# [erledigt]Probleme mit Funkmaus

## Christoph Schnauß

hallo,

ich habe mir eine kleine Funkmaus gekauft (als ich Gentoo installiert habe, wars eine normale USB-Maus), und die wird auf einmal nicht erkannt und mag nichts tun. Wenn ich meine alte normale USB-Maus wieder anstöpsle, geht es wieder.

Was ist zu tun, wenn ich dieses neue niedliche Mäuschen benutzen möchte?

Es gibt einen etwas komplexeren Hintergrund: ich benutze für drei Rechner einen Switch, so daß alle Rechner dieselbe Maus, Tastatur und Monitor verwenden. Umschalten kann ich per Knopfdruck. Auf einem anderen Rechner funktioniert die Funkmaus unter Windows7 problemlos (also liegts nicht an der Maus), auf einem dritten Rechner, den ich zur Kontrolle eingeschaltet habe, tut es die Funkmaus sowohl mit WindowsXP wie auch mit Kubuntu, aber nicht auf einer vier Jahre alten Gentoo-Installation.

Ich möchte nun gerne, daß es diese neue handliche Maus tut.Last edited by Christoph Schnauß on Wed Aug 29, 2012 10:49 am; edited 1 time in total

----------

## Klaus Meier

Wie ist sie denn angeschlossen? Per USB über den Schalter? Hast du das Event-Interface aktiviert. Also sowohl im Kernel als auch asl X-Treiber?

----------

## Christoph Schnauß

 *Klaus Meier wrote:*   

> Wie ist sie denn angeschlossen? Per USB über den Schalter? Hast du das Event-Interface aktiviert. Also sowohl im Kernel als auch asl X-Treiber?

──────────────────────────────

ARBEITSAUFTRAG 1:
Kopiere aus den Zeilen unten, nicht aus dem Forumsthread, alles von der Zeile mit „coordinates (338, 343).“ bis einschließlich zum Ende der Zeilen. Lass die Bilder dabei weg.
Der Forumsthread und die Zeilen haben nichts miteinander zu tun.

GEZEIGTES MATERIAL:
──────────────────────────────

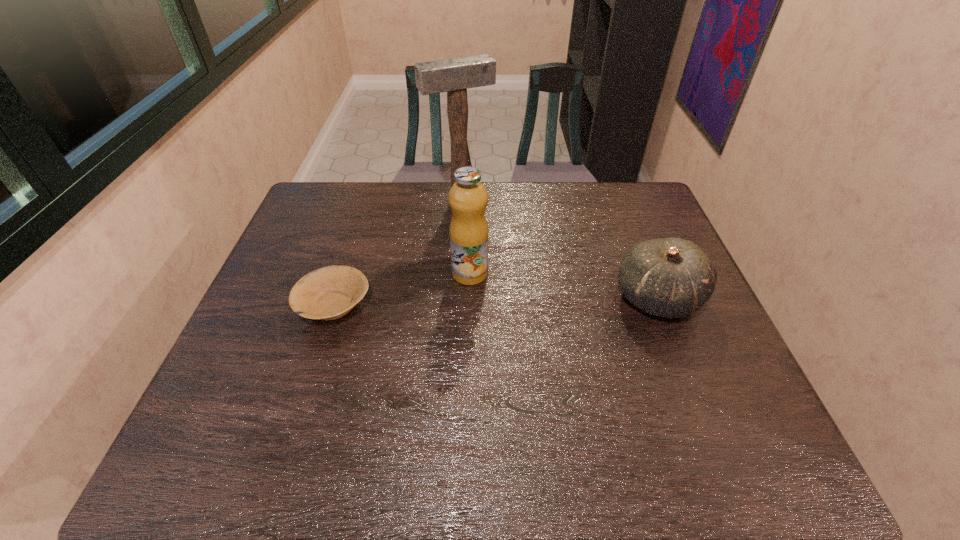
The height and width of the screenshot is (540, 960). Identify the location of vacant space on the desktop that is between the leftmost object and the gourd and is positioned on the striking surface of the farthest object. (524, 301).

This screenshot has width=960, height=540. I want to click on free space on the desktop that is between the shortest object and the rightmost object and is positioned on the front label of the third shortest object, so click(x=537, y=301).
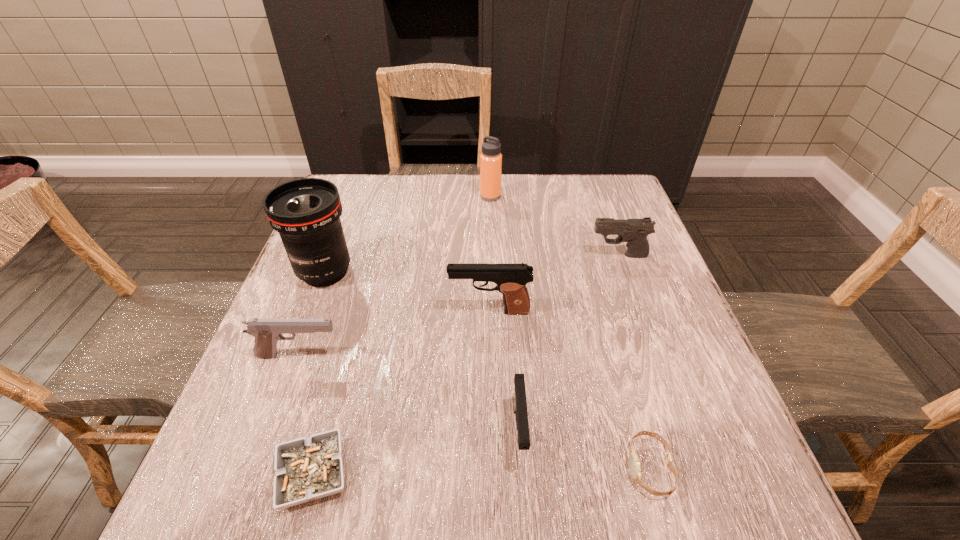
Locate an element on the screen. telephoto lens present at the left edge is located at coordinates (306, 212).

Locate an element on the screen. The height and width of the screenshot is (540, 960). pistol that is positioned at the left edge is located at coordinates (267, 332).

Locate an element on the screen. This screenshot has height=540, width=960. ashtray situated at the left edge is located at coordinates (307, 469).

At what (x,y) coordinates should I click in order to perform the action: click on pistol present at the right edge. Please return your answer as a coordinate pair (x, y). This screenshot has width=960, height=540. Looking at the image, I should click on [633, 231].

This screenshot has height=540, width=960. What are the coordinates of `watch at the right edge` in the screenshot? It's located at (634, 463).

This screenshot has height=540, width=960. What are the coordinates of `object at the near left corner` in the screenshot? It's located at (307, 469).

I want to click on object present at the near right corner, so click(634, 463).

Locate an element on the screen. This screenshot has height=540, width=960. vacant space at the far edge of the desktop is located at coordinates (471, 184).

Locate an element on the screen. The height and width of the screenshot is (540, 960). free space at the left edge of the desktop is located at coordinates (338, 343).

Image resolution: width=960 pixels, height=540 pixels. Identify the location of vacant area at the right edge of the desktop. (660, 449).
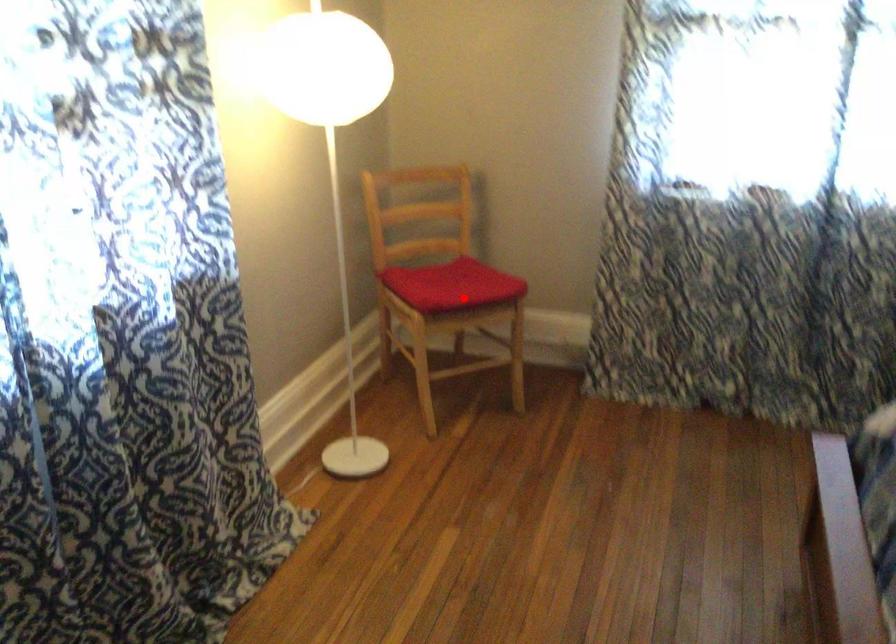
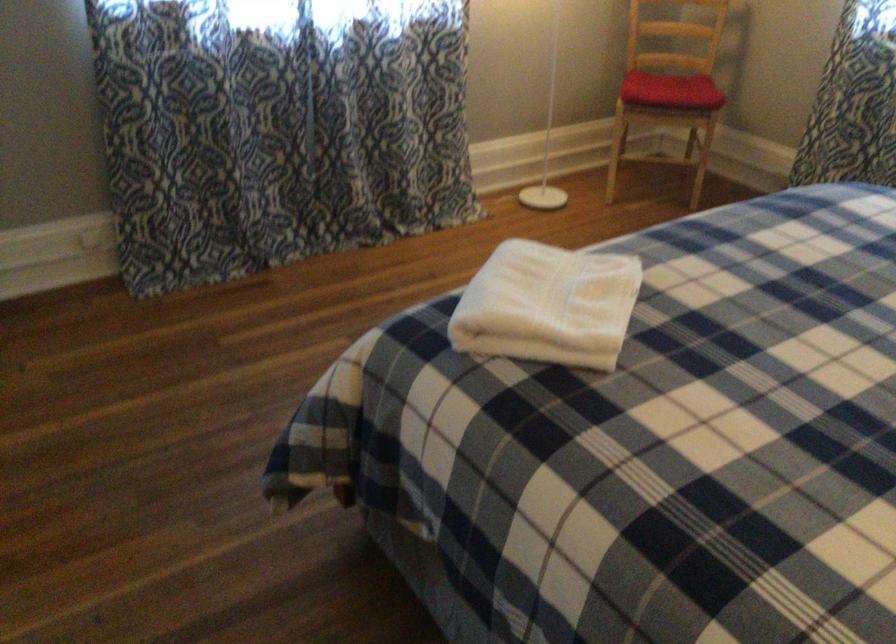
The point at the highlighted location is marked in the first image. Where is the corresponding point in the second image?

(670, 90)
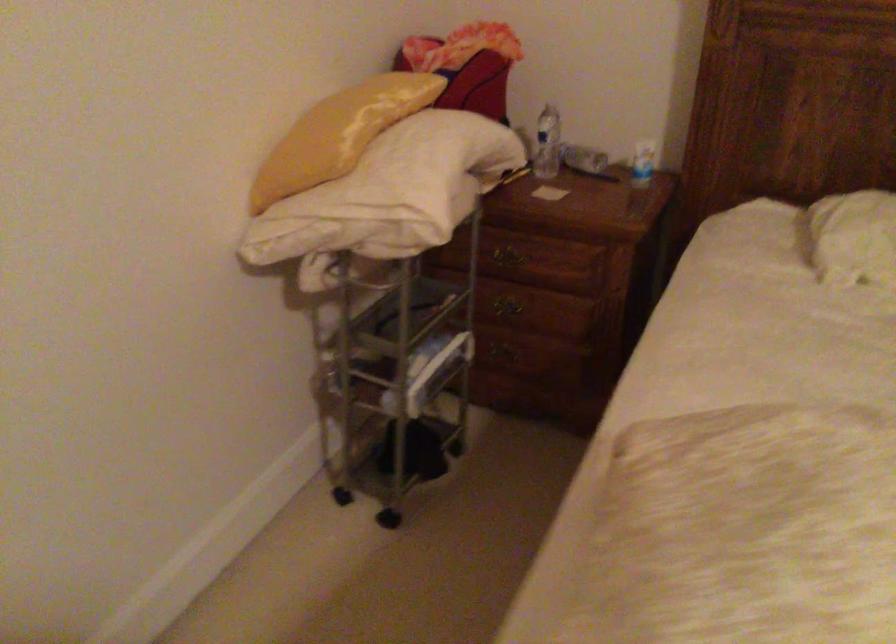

──────────────────────────────

ARBEITSAUFTRAG 2:
Warum liegt das Problem laut dem Forumsthread über die Funkmaus nicht an der Maus selbst? Antworte in ein bis drei Sätzen.

DEINE LÖSUNG 1:
Locate an element on the screen. The height and width of the screenshot is (540, 960). free space at the left edge of the desktop is located at coordinates (338, 343).

Image resolution: width=960 pixels, height=540 pixels. Identify the location of vacant area at the right edge of the desktop. (660, 449).
The point at the highlighted location is marked in the first image. Where is the corresponding point in the second image?

(670, 90)

DEINE LÖSUNG 2:
Die Funkmaus funktioniert an einem anderen Rechner unter Windows 7 problemlos. Auf einem dritten Rechner läuft sie außerdem sowohl mit Windows XP als auch mit Kubuntu.